Verbote alleine reichen nicht aus
Ein rechtliches Verbot weiblicher Genitalverstümmlung wäre ein großer Erfolg für die Kampagne. Die beteiligten Organisationen sind sich gleichwohl einig, dass Verbote alleine das Problem nicht lösen können. FGM (Female Genital Mutilation) ist eine gesellschaftlich tief verwurzelte Praxis, die vor Ort sowohl traditional als auch islamisch begründet wird. Aufklärung und Unterstützung müssen daher mit dem Verbot einhergehen, Ursachen und Wirkungsweisen von FGM genauer untersucht werden. Eine groß angelegte wissenschaftliche Erhebung über Genitalverstümmlung soll im Sommer beginnen. Zudem ist eine von internationalen Organisationen, wie der Schweizer Caritas unterstützte Studie wird von der Organisationen WADI durchgeführt und betreut werden. Bereits jetzt führt WADI ein Aufklärungsprogramm durch und sucht Frauen vor allem in ländlichen Gebieten auf. Gemeinsam mit Vertretern der Ministerin für Gesundheit, Erziehung, religiöse Angelegenheiten und Justiz ist die Schaffung von Expertengruppen geplant, um den Kampf gegen FGM in Schulen, Krankenhäusern, durch Medienkampagnen und über die Moscheen zu koordinieren.
Demokratische Initiative
Die bisherigen Erfolge im Kampf gegen FGM seien auf vorbildlich demokratischer Weise erreicht worden und damit ein Beispiel für mögliche zivilgesellschaftlichen Aktivitäten im Irak und Irakisch Kurdistan, erklärt Falah Muradkin, Projektleiter von WADI im Irak. „Noch nie hat es eine Petition ans Parlament gegeben, die auf so große Resonanz gestoßen ist.“ Sowohl Parlament als auch Exekutive hätten von Anfang an auf den öffentlichen Druck positiv reagiert und auch die Medien der Region die Kampagne mit Aufmerksamkei verfolgt.

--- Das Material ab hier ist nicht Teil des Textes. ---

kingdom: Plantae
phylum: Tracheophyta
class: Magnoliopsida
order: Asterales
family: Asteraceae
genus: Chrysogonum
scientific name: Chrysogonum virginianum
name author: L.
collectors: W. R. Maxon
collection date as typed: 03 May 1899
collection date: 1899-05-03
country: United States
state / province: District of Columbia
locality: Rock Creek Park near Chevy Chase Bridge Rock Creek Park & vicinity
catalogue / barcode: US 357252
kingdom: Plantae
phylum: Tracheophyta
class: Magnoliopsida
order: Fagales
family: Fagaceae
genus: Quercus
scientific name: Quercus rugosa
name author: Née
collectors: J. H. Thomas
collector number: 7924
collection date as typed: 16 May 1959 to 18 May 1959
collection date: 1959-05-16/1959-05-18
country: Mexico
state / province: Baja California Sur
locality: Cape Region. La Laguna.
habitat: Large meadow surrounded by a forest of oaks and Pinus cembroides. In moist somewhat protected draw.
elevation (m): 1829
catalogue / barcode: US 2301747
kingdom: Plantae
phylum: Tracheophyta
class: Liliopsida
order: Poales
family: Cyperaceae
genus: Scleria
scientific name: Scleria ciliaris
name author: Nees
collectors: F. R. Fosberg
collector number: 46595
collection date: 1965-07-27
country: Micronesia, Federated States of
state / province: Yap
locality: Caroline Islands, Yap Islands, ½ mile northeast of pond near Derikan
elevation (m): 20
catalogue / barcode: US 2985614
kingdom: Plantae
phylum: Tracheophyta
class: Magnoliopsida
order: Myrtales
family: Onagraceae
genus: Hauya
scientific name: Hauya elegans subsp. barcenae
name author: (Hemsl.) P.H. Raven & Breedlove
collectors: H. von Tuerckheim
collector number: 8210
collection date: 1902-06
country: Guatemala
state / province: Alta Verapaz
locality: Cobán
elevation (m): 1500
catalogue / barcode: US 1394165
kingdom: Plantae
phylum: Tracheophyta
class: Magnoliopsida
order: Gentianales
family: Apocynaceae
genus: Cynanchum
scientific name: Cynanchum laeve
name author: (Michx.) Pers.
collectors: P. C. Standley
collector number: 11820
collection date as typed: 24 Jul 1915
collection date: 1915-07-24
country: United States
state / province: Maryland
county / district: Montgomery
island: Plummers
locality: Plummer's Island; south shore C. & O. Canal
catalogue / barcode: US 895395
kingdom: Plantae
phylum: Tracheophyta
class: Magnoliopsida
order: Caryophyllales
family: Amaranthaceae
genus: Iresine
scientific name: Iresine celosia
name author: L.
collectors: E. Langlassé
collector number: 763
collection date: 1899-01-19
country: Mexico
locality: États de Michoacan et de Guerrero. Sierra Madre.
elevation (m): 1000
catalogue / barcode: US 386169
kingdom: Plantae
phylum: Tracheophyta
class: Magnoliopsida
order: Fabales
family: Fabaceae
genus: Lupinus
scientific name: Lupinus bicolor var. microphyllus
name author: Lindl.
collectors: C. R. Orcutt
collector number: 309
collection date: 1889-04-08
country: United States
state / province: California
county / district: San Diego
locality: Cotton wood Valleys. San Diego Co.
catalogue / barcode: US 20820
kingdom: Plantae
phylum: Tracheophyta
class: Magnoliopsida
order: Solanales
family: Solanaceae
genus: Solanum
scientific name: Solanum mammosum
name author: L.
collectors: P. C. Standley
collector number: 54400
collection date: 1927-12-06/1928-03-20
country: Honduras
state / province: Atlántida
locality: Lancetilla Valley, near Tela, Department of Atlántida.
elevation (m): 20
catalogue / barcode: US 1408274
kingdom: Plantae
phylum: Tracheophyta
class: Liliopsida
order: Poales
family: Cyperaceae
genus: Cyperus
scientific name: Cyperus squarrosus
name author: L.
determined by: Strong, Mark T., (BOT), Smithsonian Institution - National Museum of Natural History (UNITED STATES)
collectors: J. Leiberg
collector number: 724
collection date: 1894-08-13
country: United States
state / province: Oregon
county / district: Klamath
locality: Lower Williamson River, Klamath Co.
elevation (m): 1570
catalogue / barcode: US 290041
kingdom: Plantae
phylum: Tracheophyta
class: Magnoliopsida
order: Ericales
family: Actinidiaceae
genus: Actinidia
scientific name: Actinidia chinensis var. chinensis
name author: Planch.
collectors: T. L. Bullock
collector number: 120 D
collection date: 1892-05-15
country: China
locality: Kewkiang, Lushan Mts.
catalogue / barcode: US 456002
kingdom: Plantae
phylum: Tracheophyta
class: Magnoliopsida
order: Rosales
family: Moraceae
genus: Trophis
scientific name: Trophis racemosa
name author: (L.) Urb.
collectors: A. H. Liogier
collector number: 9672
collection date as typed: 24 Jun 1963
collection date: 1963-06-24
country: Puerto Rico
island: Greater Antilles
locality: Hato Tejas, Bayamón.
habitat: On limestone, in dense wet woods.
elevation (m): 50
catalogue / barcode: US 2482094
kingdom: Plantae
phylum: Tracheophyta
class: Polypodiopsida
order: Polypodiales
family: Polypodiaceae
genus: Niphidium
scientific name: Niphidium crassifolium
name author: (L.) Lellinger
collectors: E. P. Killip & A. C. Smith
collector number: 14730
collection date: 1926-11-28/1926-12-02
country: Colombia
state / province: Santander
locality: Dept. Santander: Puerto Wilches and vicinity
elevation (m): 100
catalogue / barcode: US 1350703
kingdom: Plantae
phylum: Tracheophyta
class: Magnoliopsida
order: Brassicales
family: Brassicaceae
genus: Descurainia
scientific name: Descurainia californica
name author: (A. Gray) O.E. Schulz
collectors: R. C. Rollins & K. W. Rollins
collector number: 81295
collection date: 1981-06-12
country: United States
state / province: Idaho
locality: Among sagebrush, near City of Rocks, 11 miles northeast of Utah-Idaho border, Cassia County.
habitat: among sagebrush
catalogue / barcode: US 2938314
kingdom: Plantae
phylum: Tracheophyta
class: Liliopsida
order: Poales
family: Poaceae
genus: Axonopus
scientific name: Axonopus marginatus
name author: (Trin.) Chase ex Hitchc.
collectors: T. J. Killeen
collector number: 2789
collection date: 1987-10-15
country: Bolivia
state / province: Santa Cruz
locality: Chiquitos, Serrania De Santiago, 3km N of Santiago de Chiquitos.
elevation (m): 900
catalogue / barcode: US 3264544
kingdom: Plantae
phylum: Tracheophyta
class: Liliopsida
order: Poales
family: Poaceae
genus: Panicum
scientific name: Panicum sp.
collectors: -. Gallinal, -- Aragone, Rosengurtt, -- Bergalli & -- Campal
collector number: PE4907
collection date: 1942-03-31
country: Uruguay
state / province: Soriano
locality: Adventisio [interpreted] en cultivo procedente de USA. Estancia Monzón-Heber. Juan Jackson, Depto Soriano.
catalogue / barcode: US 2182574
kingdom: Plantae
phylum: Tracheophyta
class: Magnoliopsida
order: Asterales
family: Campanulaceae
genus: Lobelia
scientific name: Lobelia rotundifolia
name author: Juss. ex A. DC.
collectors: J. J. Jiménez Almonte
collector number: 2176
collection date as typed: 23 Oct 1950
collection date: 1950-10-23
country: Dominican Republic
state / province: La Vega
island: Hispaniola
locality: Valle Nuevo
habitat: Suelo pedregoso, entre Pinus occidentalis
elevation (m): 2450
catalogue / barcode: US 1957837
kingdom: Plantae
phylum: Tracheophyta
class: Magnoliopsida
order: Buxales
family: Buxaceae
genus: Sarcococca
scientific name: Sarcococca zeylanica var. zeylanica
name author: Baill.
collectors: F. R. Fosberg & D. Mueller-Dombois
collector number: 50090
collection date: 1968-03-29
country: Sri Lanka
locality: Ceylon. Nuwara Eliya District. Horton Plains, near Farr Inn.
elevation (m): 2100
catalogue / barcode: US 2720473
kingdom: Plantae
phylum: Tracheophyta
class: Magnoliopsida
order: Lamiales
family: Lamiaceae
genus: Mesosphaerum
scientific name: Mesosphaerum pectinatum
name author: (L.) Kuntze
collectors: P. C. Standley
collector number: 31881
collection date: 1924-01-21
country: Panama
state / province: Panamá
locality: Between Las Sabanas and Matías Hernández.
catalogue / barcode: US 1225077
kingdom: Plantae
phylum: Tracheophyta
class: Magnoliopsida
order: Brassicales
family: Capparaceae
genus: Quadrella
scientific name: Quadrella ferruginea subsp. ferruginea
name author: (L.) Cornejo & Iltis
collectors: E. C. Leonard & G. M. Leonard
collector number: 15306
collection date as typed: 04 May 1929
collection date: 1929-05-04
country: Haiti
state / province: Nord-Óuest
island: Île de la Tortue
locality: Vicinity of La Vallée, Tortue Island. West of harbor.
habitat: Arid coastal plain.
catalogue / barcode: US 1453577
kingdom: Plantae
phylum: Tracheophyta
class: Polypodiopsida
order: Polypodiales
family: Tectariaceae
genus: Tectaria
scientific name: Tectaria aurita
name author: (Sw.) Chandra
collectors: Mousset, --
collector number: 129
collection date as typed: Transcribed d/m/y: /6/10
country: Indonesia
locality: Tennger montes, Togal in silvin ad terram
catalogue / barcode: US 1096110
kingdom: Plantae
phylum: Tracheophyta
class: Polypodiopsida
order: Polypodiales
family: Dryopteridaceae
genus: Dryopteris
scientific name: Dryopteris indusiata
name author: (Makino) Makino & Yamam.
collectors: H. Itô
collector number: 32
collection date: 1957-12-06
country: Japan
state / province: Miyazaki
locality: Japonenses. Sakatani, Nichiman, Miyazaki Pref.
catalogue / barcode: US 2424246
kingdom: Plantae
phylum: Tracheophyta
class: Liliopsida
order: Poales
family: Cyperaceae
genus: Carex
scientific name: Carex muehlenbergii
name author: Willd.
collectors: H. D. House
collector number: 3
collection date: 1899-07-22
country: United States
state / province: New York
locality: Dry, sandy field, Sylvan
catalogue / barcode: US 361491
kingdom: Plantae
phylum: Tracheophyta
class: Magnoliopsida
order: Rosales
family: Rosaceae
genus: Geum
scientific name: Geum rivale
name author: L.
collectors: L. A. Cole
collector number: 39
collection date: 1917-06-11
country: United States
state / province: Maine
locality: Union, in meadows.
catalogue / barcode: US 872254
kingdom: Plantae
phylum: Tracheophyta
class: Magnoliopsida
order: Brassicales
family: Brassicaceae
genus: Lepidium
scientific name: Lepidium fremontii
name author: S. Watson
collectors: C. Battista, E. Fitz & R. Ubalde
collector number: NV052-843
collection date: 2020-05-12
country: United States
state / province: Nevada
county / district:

Wie Cheman Rashid, Vertreterin von WADI in der kurdischen Hauptstadt Arbil erklärte, sei diese Kampagne nicht nur für Irakisch-Kurdistan wichtig: „Es gibt Indizien, dass FGM in der ganzen Region verbreitet ist. In den anderen Ländern, wie Syrien oder dem Iran existiert allerdings keine Öffentlichkeit. Schon jetzt kontaktieren uns viele Frauen aus anderen Ländern der Region und wünschen uns viel Erfolg, denn sie hoffen, dass auch dort ähnliche Initiativen entstehen könnten.“
Kritik an der UN
Bislang, so kritisiert WADI, gebe es keinerlei Unterstützung dieser Kampagne durch die UN, die doch den Kampf gegen Genitalverstümmelung zu einer ihrer wichtigen Aufgaben gemacht habe. Von UN, der EU und anderen westlichen Staaten und Gebern fordert WADI deshalb eine logistische und materielle Förderung dieser Kampagne.